World

Hawaii's false alarm should prompt talk about what to do if there's a nuclear attack: expert

A generation of Americans knew just what to do in the event of a nuclear attack, or during a major false alarm like the one over the weekend in Hawaii: take cover in a building with a fallout shelter symbol. But these days that might not be the best option, or even an option at all.

U.S. has tens of thousands of fallout shelters, but these Cold War relics may not be an option

A fallout shelter sign hangs on a building on East 9th Street in New York City. (Mary Altaffer/Associated Press)

A generation of Americans knew just what to do in the event of a nuclear attack, or during a major false alarm like the one over the weekend in Hawaii: take cover in a building bearing a yellow fallout shelter symbol. But these days, that might not be the best option, or even an option at all.

Relics from the Cold War, the aging shelters that once numbered in the thousands in schools, courthouses and churches haven't been maintained. And conventional wisdom has changed about whether such a shelter system is necessary in an age when an attack is more likely to come from a weak rogue state or terrorist group rather than a superpower.

"We're not in a Cold War scenario. We are in 2018," said Dr. Irwin Redlener, head of the National Centre for Disaster Preparedness at Columbia University's Earth Institute. "We're not facing what we were facing 50 years ago, when the Soviet Union and the U.S. had nuclear warheads pointed at each other that would devastate the world. There's a threat, but it's a different type of threat today."

People weren't sure what to do Saturday when Hawaii mistakenly sent a mass cellphone alert warning of an incoming ballistic missile and didn't retract it for 38 minutes. The state had set up the missile warning infrastructure after North Korea demonstrated its missiles had the range to reach the islands. Drivers abandoned cars on a highway and took shelter in a tunnel. Parents huddled in bathtubs with their children. Students bolted across the University of Hawaii campus to take cover in buildings.

The false alarm is the perfect time to talk about what to do in such an emergency, Redlener said, because most of the time people don't want to talk about it.

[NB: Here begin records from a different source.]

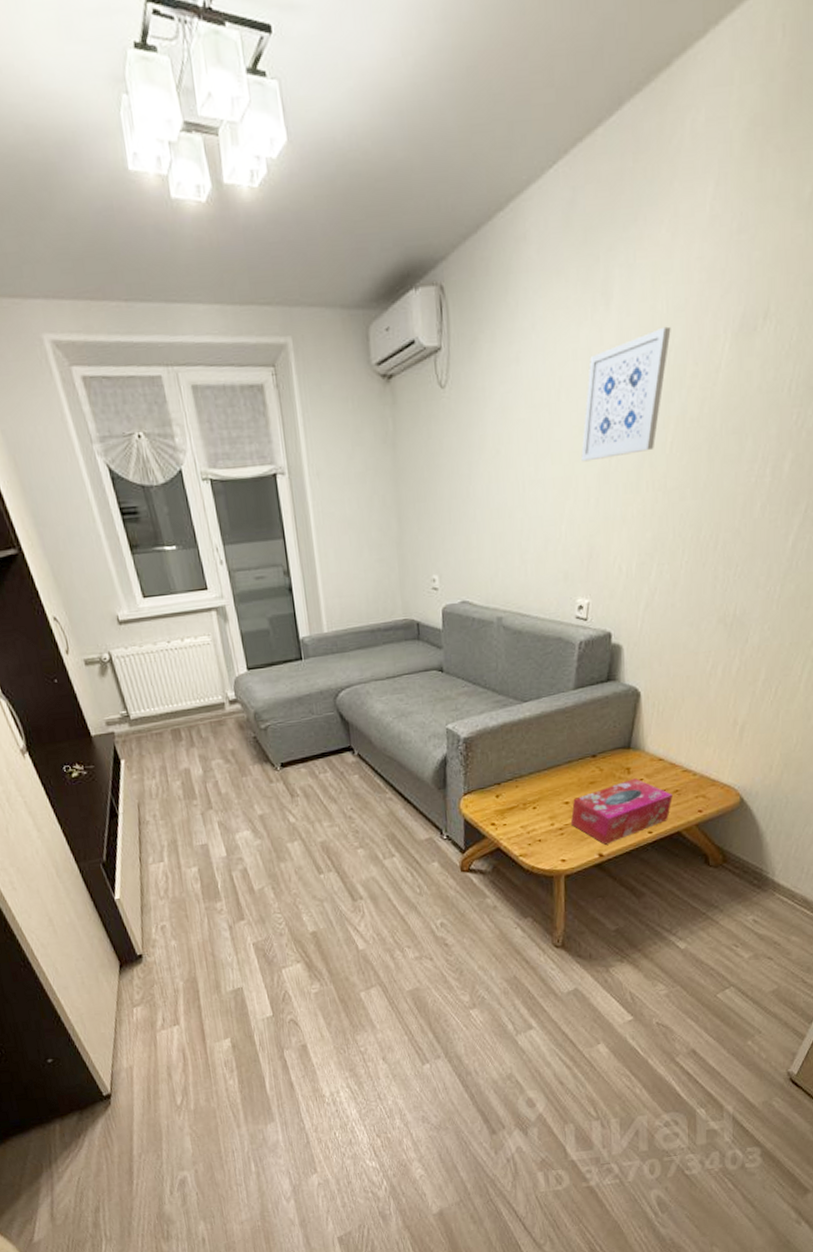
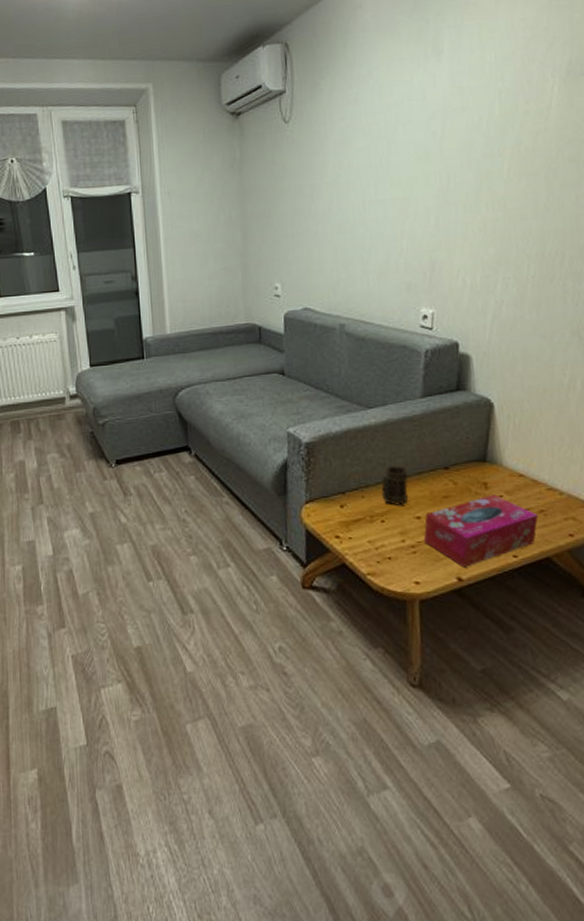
mug: none [534,755,559,793] -> present [382,464,409,506]
wall art: present [581,326,671,462] -> none [419,72,501,185]

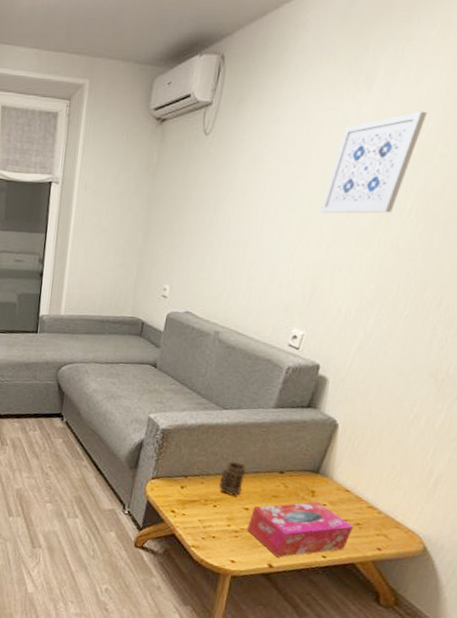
wall art: none [419,72,501,185] -> present [320,111,427,214]

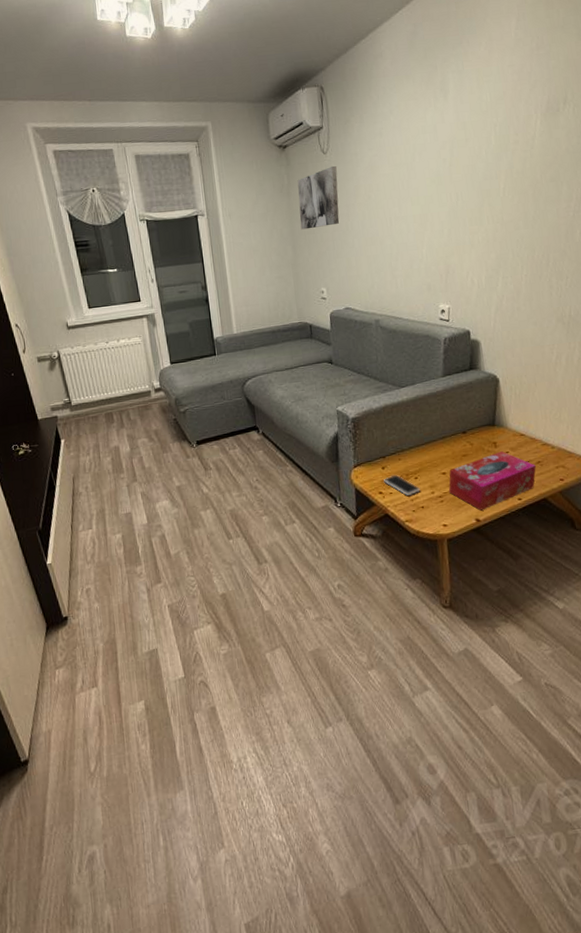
wall art: none [158,150,216,218] -> present [297,165,340,230]
smartphone: none [179,496,216,522] -> present [384,474,420,496]
mug: present [219,461,247,496] -> none [414,432,436,465]
wall art: present [320,111,427,214] -> none [434,110,495,204]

"But it's a real possibility," he said. "City officials should be talking about what their citizens should do if an attack happened. And it's a necessity for individuals and families to talk about and develop their own plan of what they would do."

A bay of bunkbeds can be seen in a crescent shaped room inside a Cold War era bunker in New Orleans. (Max Becherer/The Advocate via AP)

Fallout shelters controversial from start

New Yorkers who were asked this week about where they would seek shelter during a missile attack said they had no idea.

"The only thing I can think is, I would run," said Sabrina Shephard, 45, of Manhattan. "Where we would run, I don't know, because I don't know if New York has any bomb shelters or anything."

The fallout shelters, marked with metal signs featuring the symbol for radiation — three joined triangles inside a circle — were set up in tens of thousands of buildings nationwide in the early 1960s amid the nuclear arms race. In New York City alone there were believed to be about 18,000.

The locations were chosen because they could best block radioactive material. Anything could be a shelter as long as it was built with concrete, cinder blocks or brick, had no windows, and could be retrofitted quickly with supplies, an air filtration system and potable water.

But the idea was controversial from the start, especially since one of the scenarios at the time, a full-scale nuclear war between the U.S. and the Soviet Union, would have left few survivors. By the 1970s, the concept was abandoned. A FEMA spokesperson said the agency doesn't even have current information on where shelters are located.

New York City education officials announced last month they are taking down the fallout shelter signs at schools. In Minot, N.D., just a few miles from the base where dozens of U.S. missiles are at the ready, a few fallout shelter signs remain, but their status as viable refuges isn't known.

Marilyn Hill stands inside the fallout shelter in the backyard of her Albany, Ore., home. The shelter was built by a previous owner in 1961 using a government grant. (Andy Cripe/Corvallis Gazette-Times via AP)

Stay put and other advice

So what should you do if there is a nuclear attack now?

The good news: You may actually survive, because a nuclear attack today is more likely to be just one bomb — perhaps a small device, smuggled into a city inside a truck, or a single missile lobbed by North Korea that actually makes it across the water. The bad news: You have between 15 and 20 minutes to get to a safe space.

Eliot Calhoun, a disaster planner for New York's Emergency Management Department, said the smartest thing to do is stay put in a spot with as few windows and as many walls as possible.

"Don't go outside unless you absolutely must," he said.

Subterranean subway stations might be a good place to shelter if you happen to be in one when an attack happens, but experts say tunnels could also be dangerous if they are structurally compromised by a blast.

New Yorker Joe Carpenter emerged from a post office where there is a faded fallout shelter sign this week and admitted that he had never thought about what to do in the event of an incoming missile.

"I probably would just huddle with the masses and go along with the crowd, because I've never really considered it," he said. "It's like everything else: Do we really ponder what's at the end of the road?"